Selected text:
▽

Interview with Brian Viglione, Scarlet Sails, Pt.1

  • August 3, 2016
  • 10 min read

brian viglione

Interview with Brian Viglione, Drummer for Scarlet Sails

AudioFuzz conducted a most enlightening interview with Brian Viglione, drummer extraordinaire from Scarlet Sails, The Dresden Dolls, and Violent Femmes.  The answers we got are astoundingly deep.

1.  You have played and been the integral parts of the Violent Fems and the Dresden Dolls?  What were some of the differences between the two?
It’s funny, sitting here thinking about how to answer this by contrasting the two bands, I actually feel like I came up with more similarities, in that both bands are heavily improvisational in the live setting, work from very stripped down instrumentation, readily bounce between musical genres, and lyrically deal with every topic from war to sexual frustration and play with dramatic themes.   The clearest difference would be the visual presentation with the Dolls deliberately employing costume and make up to further the theatrics of the music, whereas the Femmes have delved into the realm of the zany in the past, but for pure fun and absurdity sake. Also, Amanda and I have in comparison, a very direct and immediate rapport, sort of like two people dancing, whereas playing with the Femmes it felt more appropriate for all of to support Gordon who was the direct conduit to the audience.
2.  I have seen many live videos of you and Amanda from the Dresden Dolls day.  I have never seen anyone so expertly and beautifully use percussion in such a way, yet never overshadow Amanda.  You just seem to know instinctively where to add loud percussion and when to be barely there.  How in the world did you learn to do that?

△

(Collected data)
▽

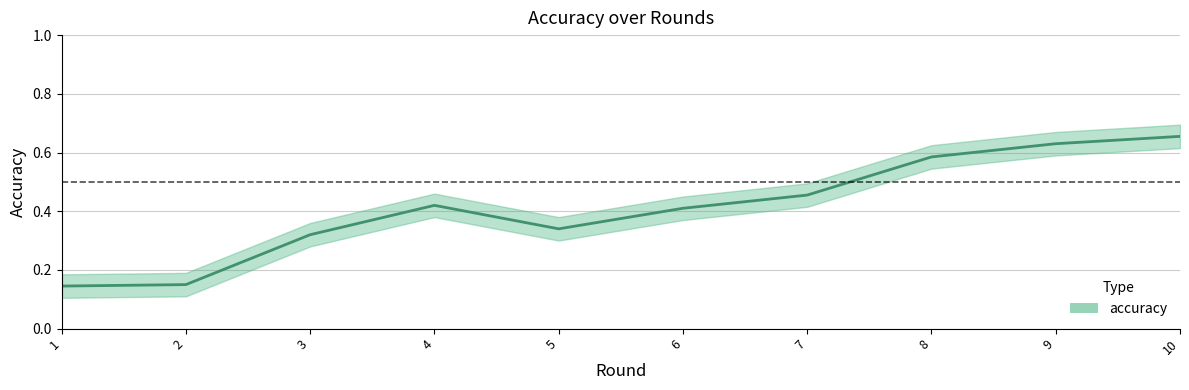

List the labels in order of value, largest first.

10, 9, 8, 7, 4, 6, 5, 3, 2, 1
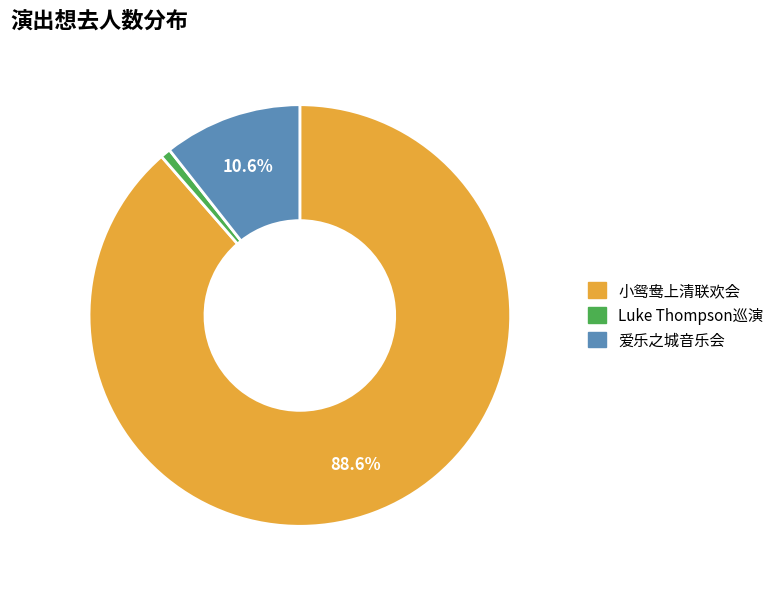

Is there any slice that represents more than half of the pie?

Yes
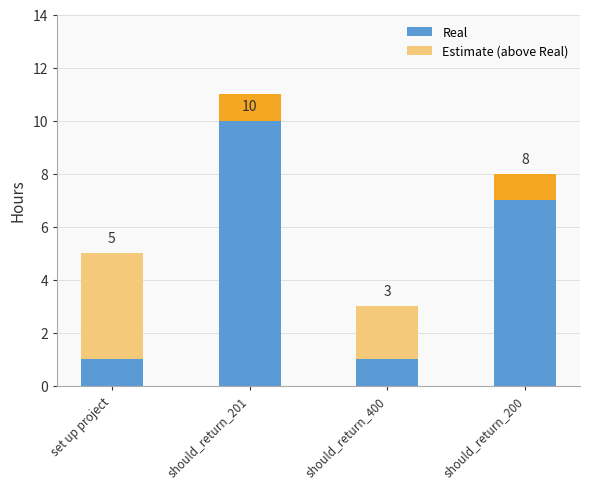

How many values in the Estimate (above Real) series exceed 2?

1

△

Requirement 1:
Copy the Brian Viglione interview from "Interview with Brian Viglione, Scarlet" to "are astoundingly deep.".
Requirement 2:
Pick up the Brian Viglione interview after its last sentence and keep writing.
These lines are separate from the interview.

Exercise output 1:
Interview with Brian Viglione, Scarlet Sails, Pt.1

  • August 3, 2016
  • 10 min read

brian viglione

Interview with Brian Viglione, Drummer for Scarlet Sails

AudioFuzz conducted a most enlightening interview with Brian Viglione, drummer extraordinaire from Scarlet Sails, The Dresden Dolls, and Violent Femmes.  The answers we got are astoundingly deep.

Exercise output 2:
My view has always been that the job of a drummer is to provide the proper foundation, accompaniment, and propulsion to the song. That’s our role, our function.
It’s not about how fast and fancy you play. I find it vastly more satisfying to explore the ways you can juxtapose space and simplicity, with intensity and power, and with a sense of fun and risk taking.
 I was always encouraged to keep an open mind to all kinds of music, listen intently to what is being communicated by the vocalist, and then use my imagination and creativity to compliment and support that.  Much of that is learning to trust your intuition.
3.  What all instruments do you play?  I know you play guitar, because you and Amanda’s version of Mein Herr is better than Liza Minelli’s which is amazing.

Ha, I was the kid with the drums at his house, so all my friends would come over and after school and so guitars, basses, and keyboards were always around and I got my hands on them, got lessons from people along the way, but mostly spent hours just playing along with my favorite albums, figuring songs out.  That’s what I did instead of collect baseball cards or frivolous pastimes like schoolwork.

4. What made you decide to form Scarlet Sails?  What a great band, and Olya has a great voice. Tell me more about where the name comes?  Olya’s voyage to America sounds like a dream.  Please tell us more about that.
I consider Olya a true soul-mate in every sense. Scarlet Sails is the most natural manifestation of our chemistry and shared passion for music and desire to create and perform.  When we first met, I related to how Olya felt the desire to leave her hometown and head off with her dream to the big city. It takes a lot of guts and belief in yourself to do that, but if you learn to navigate the more dangerous waters and stay focused on what’s important to you, you can really carve out the life you want.  I had a tremendous amount of respect for her from the start, particularly after hearing some of her early recordings that she sent me.
Olya took the name Scarlet Sails from the famous Russian novel by Alexander Grin, I which an outsider village girl stays true to herself in spite of the naysayers around her, eventually meeting up with a ship captain’s son equally in search of a life different than what his father has planned for him.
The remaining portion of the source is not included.